A massive radio telescope in rural West Virginia has begun listening for signs of alien life on 86 possible Earth-like planets, US astronomers said Friday.
The giant dish began this week pointing toward each of the 86 planets -- culled from a list of 1,235 possible planets identified by NASA's Kepler space telescope -- and will gather 24 hours of data on each one.
"It's not absolutely certain that all of these stars have habitable planetary systems, but they're very good places to look for ET," said University of California at Berkeley graduate student Andrew Siemion.
See also: SETI survey focuses on Kepler's top Earth-like planets
The mission is part of the SETI project, which stands for Search for Extra Terrestrial Intelligence, launched in the mid 1980s.
Last month the SETI Institute announced it was shuttering a major part of its efforts -- a 50 million dollar project with 42 telescope dishes known as the Allen Telescope Array (ATA) -- due to a five million dollar budget shortfall.
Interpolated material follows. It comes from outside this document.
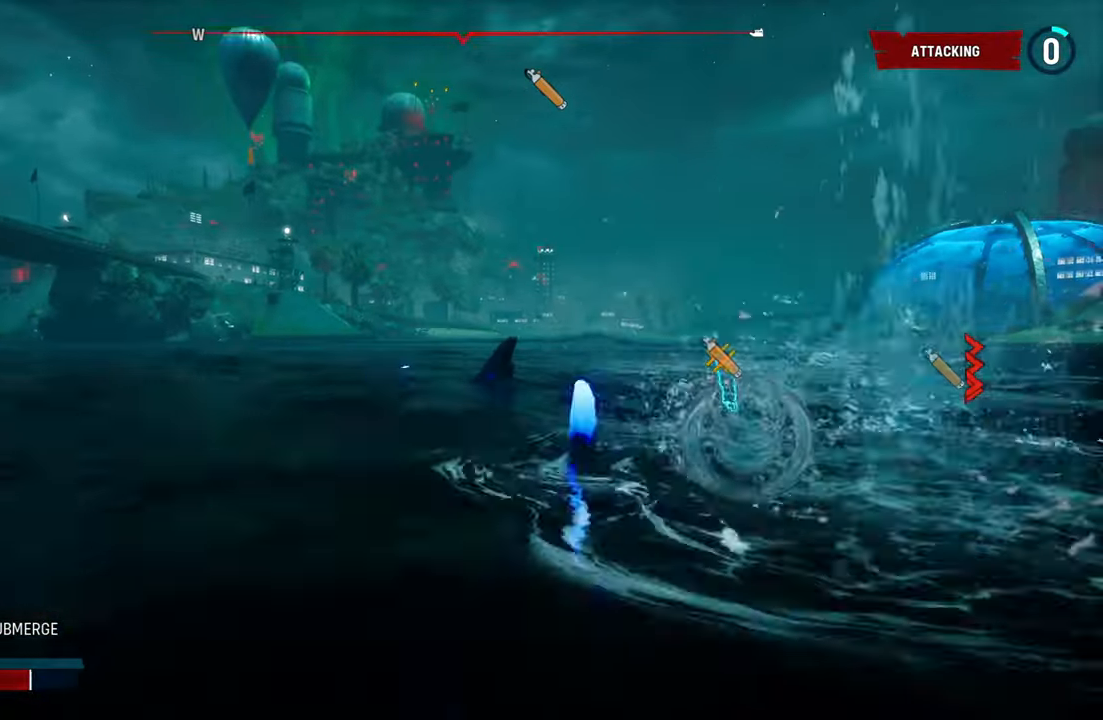
{"buttons": [], "left_stick": "up", "right_stick": "center", "events": [[260, "L2", "up"], [420, "right_stick", "center"]]}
ATA began in 2007 and was operated in partnership by the UC Berkeley Radio Astronomy Lab, which has hosted several generations of such experiments. It was funded by the SETI Institute and the National Science Foundation (NSF).
With ATA's dishes in hibernation for now, astronomers hope the powerful Green Bank Telescope, a previous incarnation of which was felled in a windstorm in 1988, will provide targeted information about potential life-supporting planets.
"Our search employs the largest fully steerable radio telescope on the planet, and the most sensitive radio telescope in the world capable of undertaking a SETI search of this kind," Siemion told AFP.
"We will be looking at a much wider range of frequencies and signal types than has ever been possible before," he added, describing the instrumentation as "at the very cutting edge of radio astronomy technology."
The surface of the telescope is 100 by 110 meters and it can record nearly one gigabyte of data per second, Siemion said.
The 17 million pound (7.7 million kilogram) telescope became operational in 2000 and is a project of the NSF's National Radio Astronomy Observatory.
"We've picked out the planets with nice temperatures -- between zero and 100 degrees Celsius -- because they are a lot more likely to harbor life," said physicist Dan Werthimer.
Werthimer heads a three-decade long SETI project in Puerto Rico, home of the world's largest radio telescope, Arecibo. However that project could not observe the same area of the northern sky as the Green Bank telescope, he said.
"With Arecibo, we focus on stars like our Sun, hoping that they have planets around them that emit intelligent signals," Werthimer said in a statement.
"But we've never had a list of planets like this before."
The Green Bank Telescope can scan 300 times the range of frequencies that Arecibo could, meaning that it can collect the same amount of data in one day that Arecibo could in one year.